Effect of mAbs or natural ligands to VnR/CD47 complex on sCD23 binding to Jurkat and Raji cell lines. Jurkat α_v ⁺β₃ ⁺ (CD51⁺/CD61⁺) (a–e), or Raji α_v ⁺β₃ ⁻ (CD51⁺/CD61⁻) (f) cell lines were stained by B-BSA (dotted line) or B-sCD23 in the absence (solid line) or presence of the following inhibitors (plain histograms): anti-CD23 mAb (a); anti-CD47 mAbs (cocktail of four anti-CD47 mAbs; b); anti-β₃ (CD61) mAb (c); Vn (d); anti-α_v (CD51) mAb (e and f). B-sCD23 plus isotype-matched control mAb (a–c, e, and f) or Fn (d) were shown as dashed lines. One representative experiment out of four.

Figure 6

Western blot analysis of α_v ⁺β₃ ⁺ (CD51⁺/CD61⁺) melanoma cell line. Cell lysate was purified on anti-β₃ (CD61) mAb-affinity column. The eluate was separated by SDS-PAGE (5%) and transferred to membrane.

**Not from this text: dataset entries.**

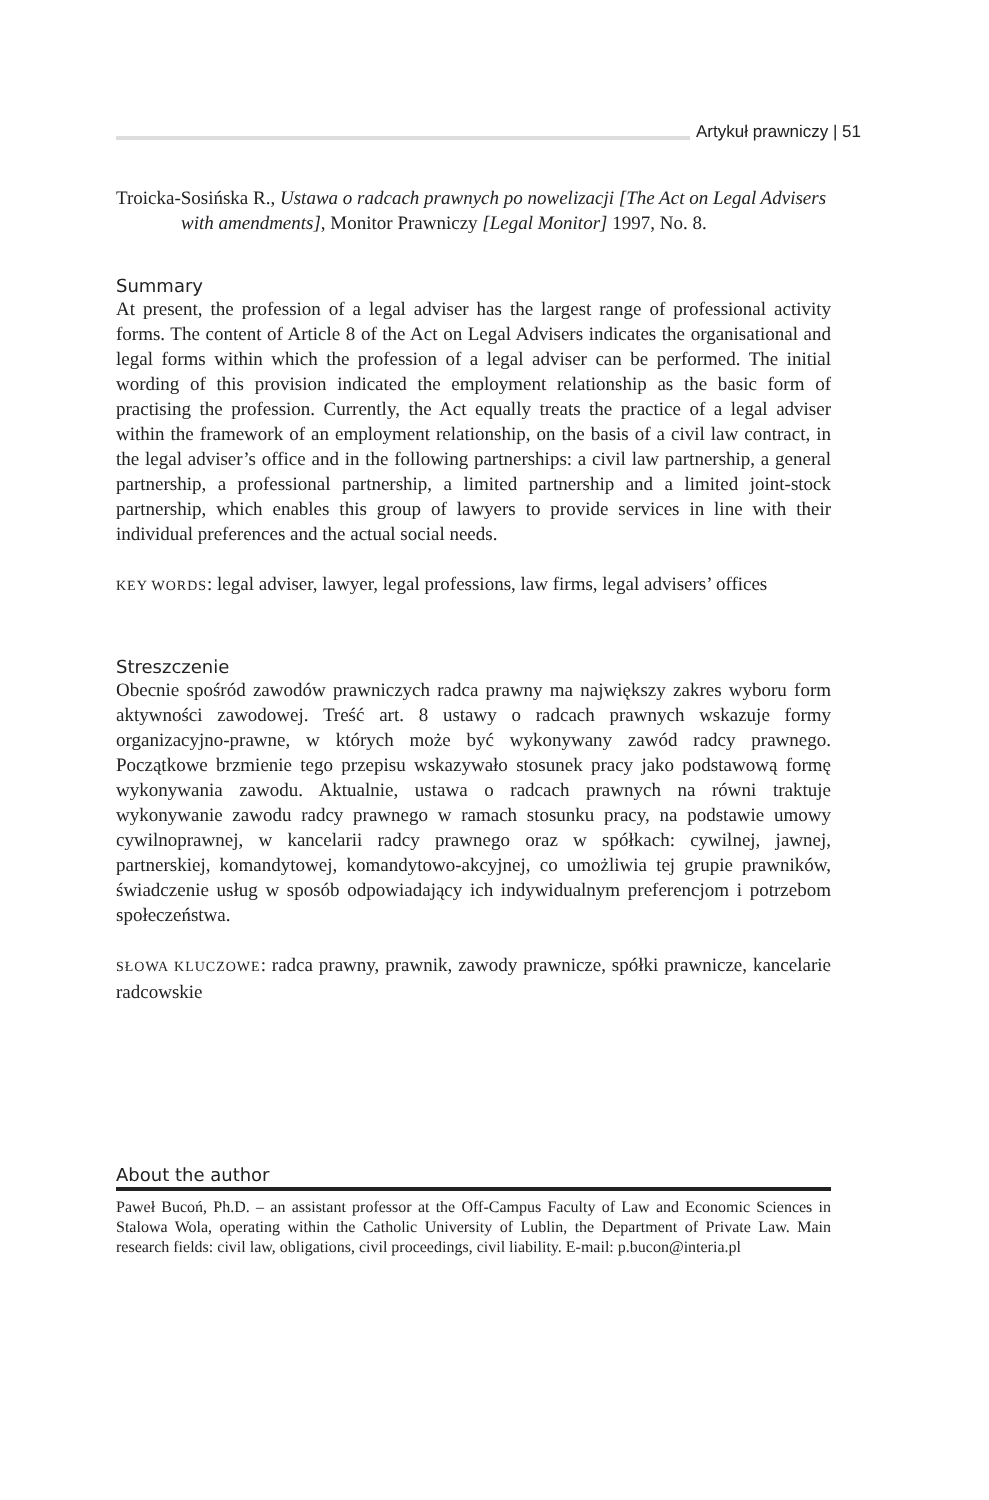Artykuł prawniczy | 51
Troicka-Sosińska R., Ustawa o radcach prawnych po nowelizacji [The Act on Legal Advisers with amendments], Monitor Prawniczy [Legal Monitor] 1997, No. 8.
Summary
At present, the profession of a legal adviser has the largest range of professional activity forms. The content of Article 8 of the Act on Legal Advisers indicates the organisational and legal forms within which the profession of a legal adviser can be performed. The initial wording of this provision indicated the employment relationship as the basic form of practising the profession. Currently, the Act equally treats the practice of a legal adviser within the framework of an employment relationship, on the basis of a civil law contract, in the legal adviser’s office and in the following partnerships: a civil law partnership, a general partnership, a professional partnership, a limited partnership and a limited joint-stock partnership, which enables this group of lawyers to provide services in line with their individual preferences and the actual social needs.
KEY WORDS: legal adviser, lawyer, legal professions, law firms, legal advisers’ offices
Streszczenie
Obecnie spośród zawodów prawniczych radca prawny ma największy zakres wyboru form aktywności zawodowej. Treść art. 8 ustawy o radcach prawnych wskazuje formy organizacyjno-prawne, w których może być wykonywany zawód radcy prawnego. Początkowe brzmienie tego przepisu wskazywało stosunek pracy jako podstawową formę wykonywania zawodu. Aktualnie, ustawa o radcach prawnych na równi traktuje wykonywanie zawodu radcy prawnego w ramach stosunku pracy, na podstawie umowy cywilnoprawnej, w kancelarii radcy prawnego oraz w spółkach: cywilnej, jawnej, partnerskiej, komandytowej, komandytowo-akcyjnej, co umożliwia tej grupie prawników, świadczenie usług w sposób odpowiadający ich indywidualnym preferencjom i potrzebom społeczeństwa.
SŁOWA KLUCZOWE: radca prawny, prawnik, zawody prawnicze, spółki prawnicze, kancelarie radcowskie
About the author
Paweł Bucoń, Ph.D. – an assistant professor at the Off-Campus Faculty of Law and Economic Sciences in Stalowa Wola, operating within the Catholic University of Lublin, the Department of Private Law. Main research fields: civil law, obligations, civil proceedings, civil liability. E-mail: p.bucon@interia.pl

Staining by anti-α_v (CD51) mAb (clone AMF7 and LM142; lane 2), anti-β₃ (CD61, clone AP3; lane 4), isotype-control matched mAbs (lanes 1 and 3), B-BSA (lane 5), and B-sCD23 (lane 6) is shown.

Figure 7

Binding of sCD23 to CHO-51 (CHO α_v) transfected cell line. (A) α_v (CD51)-transfected CHO cell line was stained with (a) anti-CD47 mAbs (clones 10G2, solid line and B6H12, dotted line) or isotype-matched control mAbs or with (b) anti-α_v (CD51) mAb (clone AMF7, dashed line) and anti-β₃ (CD61) mAb (clone AP3, solid line), or isotype-matched cont mAbs. (B) Untransfected (a), and α_v (CD51)-transfected CHO cell lines (b) were stained with B-sCD23 (plain histograms) or B-BSA (dotted line). One representative experiment out of three.

Figure 8

Binding of sCD23 to CD47⁺ and CD47⁻ cell lines. CD47⁺ and CD47⁻ cell lines were stained with two anti-CD47 mAbs (clone 10G2 and B6H12), anti-α_v (CD51) and anti-β₃ (CD61) mAbs, or B-sCD23 as described in Materials and Methods. OV10 carcinoma and Jurkat cell lines express different levels of α_v (CD51) chain which correlate with sCD23 binding.

Figure 9

sCD23 and Vn share the same functional receptor, VnR/CD47 complex. (A) sCD23 binds to α_v/CD51 and Vn to α_vβ₃ (CD51/CD61) conformational site while neither bind to CD47. Binding of Vn to α_vβ₃ (CD51/CD61) obliterates sCD23 binding site, and vice versa. (B and C) Anti-CD47 and anti-β₃ (CD61) mAbs suppress Vn binding and function (left) while they inhibit sCD23 function, but not binding (right).